Tuesday, June 7, 2016

Into the Woods

I am a runner and a walker. I love to go to Lackawanna State Park, I would go every day if I could, and either walk or run.  Most of the time I run, I want to cover as much ground as I can in the time I have.  Sometimes, even when I start out walking, I run for portions of the time, I want to "hurry up".  Today, I put my running clothes on, but I ran yesterday, so my intention was to walk.  I told myself, actually, that I would walk the whole time, and notice how that felt.  Even if I felt bored and wanted to run, today I was going to walk.

So today, as I walked, I paid attention to how I felt, I tried to remain present to what was right in front of me and all around me.  I was open to the blue sky and all the trees and the green grass and the lake and I took it all in on a deeper level.  That is not something I can do while I run.  When I am running, I am thinking about my breathing, my body, how tired I am, how much energy I have that particular day.  I am more internally focused.  Running is good, its good cardio, and it is good for my stress level too, but mindful walking in the woods connects me to the outside world.

One thing I have discovered is that being outside, especially at a park like this one, helps my stress level, I don't know if it is all the green I am surrounded with, the birdsong, or sweet smell of the grass, it is important to me to have time outside.  It has been that way from since I can remember.  When I was a tiny girl, I begged my brother and my sisters to take me into the woods, and sometimes they obliged. I remember the fence and the gate that separated our yard from the woods, and I think there was a shed for cows not too far in.  I loved to walk to the little stream and sometimes we would cross it.  When I was older and we lived down the hill, Janie and I played in the woods in back of our house, there was a stream and a tiny waterfall with an even tinier cave underneath.  Some of my happiest childhood memories were camping at Cutler Lake with the whole family.

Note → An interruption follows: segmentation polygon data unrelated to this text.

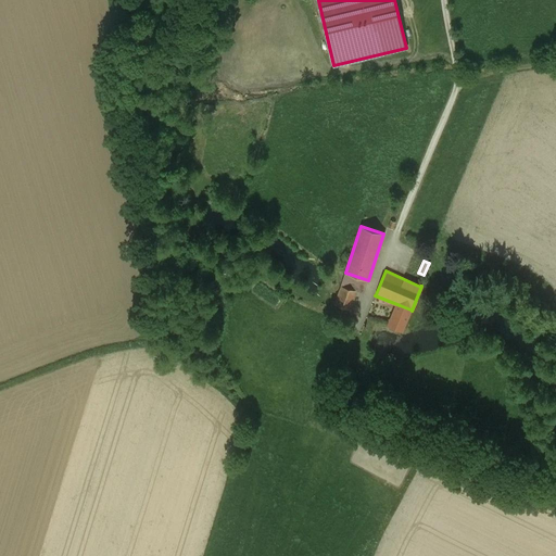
[(356,290),(341,286),(335,304),(350,308),(356,290)]
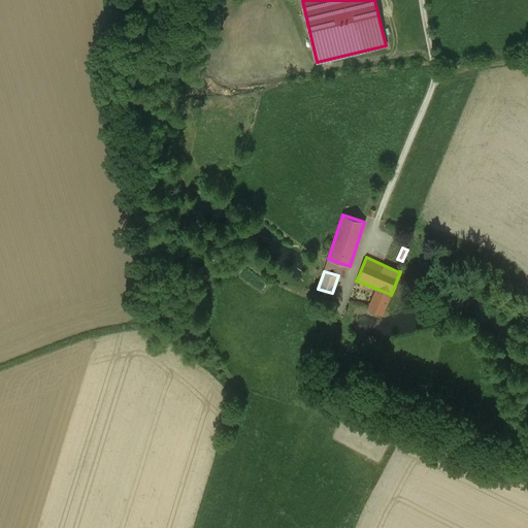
[(380,290),(377,294),(375,293),(368,308),(382,314),(390,294),(380,290)]
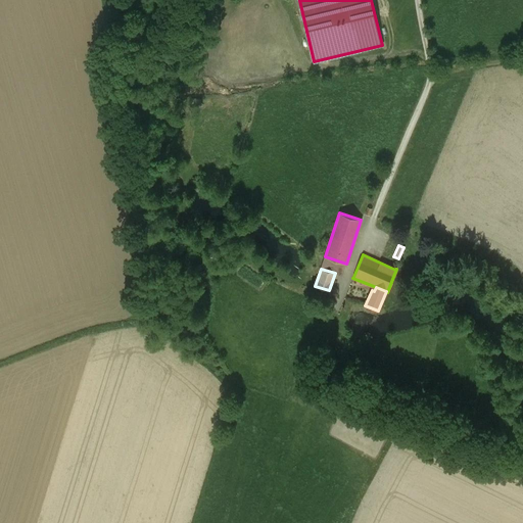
All buildings are outlined.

These memories of safety in green spaces reminds me that I do have a precedent for feeling safe, which translates into a fledgling belief that the world is safe.  This is a core belief that I am trying to cultivate and, up until now, was having trouble visioning.  Yes, this is why, deep down, this is so important to me. I felt safe, secure, and loved in the woods, even when I did not feel safe in my own home. I have known, it seems to me, from a very early age that the universe, God is loving and on my side.  While I had so much difficulty and chaos at home, I had a refuge in the woods right outside of my house, and now some 50 years later, I can still draw on the calm, the serenity that I find there.